L'Iran et les Six se sont mis d'accord à Genève, entre autres, pour une inspection du nouveau site d'enrichissement d'uranium, situé près de Qom, et dont l'existence a été révélée fin septembre. Hier, la Russie a mis en garde les Occidentaux contre toute conclusion hâtive sur ce nouveau site tout en espérant que Téhéran continue à coopérer avec l'Agence internationale de l'énergie atomique.

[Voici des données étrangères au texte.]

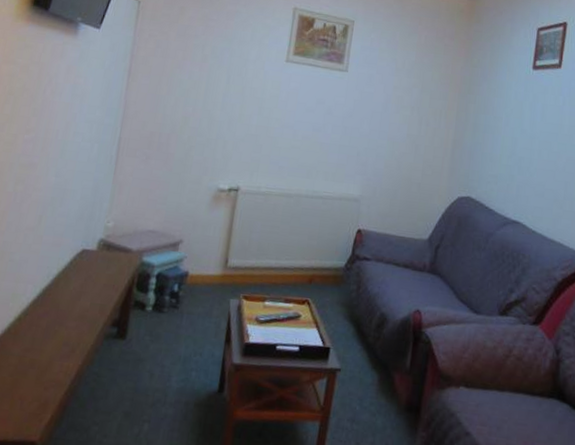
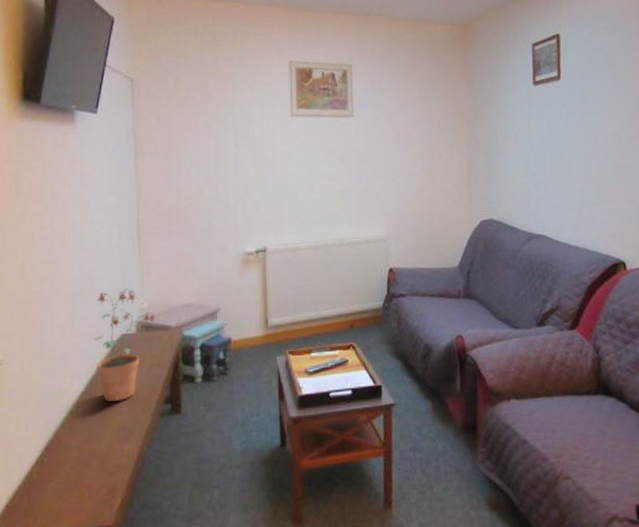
potted plant: none [52,204,119,317] -> present [94,288,156,402]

D'autre part, le ministre iranien des Affaires étrangères, Manouchehr Mottaki, a fait état hier de l'arrestation en Arabie saoudite d'un ressortissant iranien, Shahram Amiri, dans laquelle les États-Unis seraient impliqués, a rapporté l'agence officielle IRNA. « Nous considérons que l'Arabie saoudite est responsable de la situation de Shahram Amiri et que les États-Unis, aussi, sont liés à cette arrestation », a déclaré M. Mottaki, cité par IRNA. Plus tôt, le ministre, cité par l'agence Fars, avait indiqué que les États-Unis étaient mêlés à la « disparition » en Arabie saoudite de Shahram Amiri. « Nous allons suivre cette affaire », a-t-il ajouté. Le porte-parole du ministère des Affaires étrangères, Hassan Ghashghavi, avait refusé lundi de répondre à une question de la presse sur la qualité d'expert nucléaire de M. Amiri. Certains médias arabes avaient rapporté que Shahram Amiri, disparu durant l'été, était un expert nucléaire.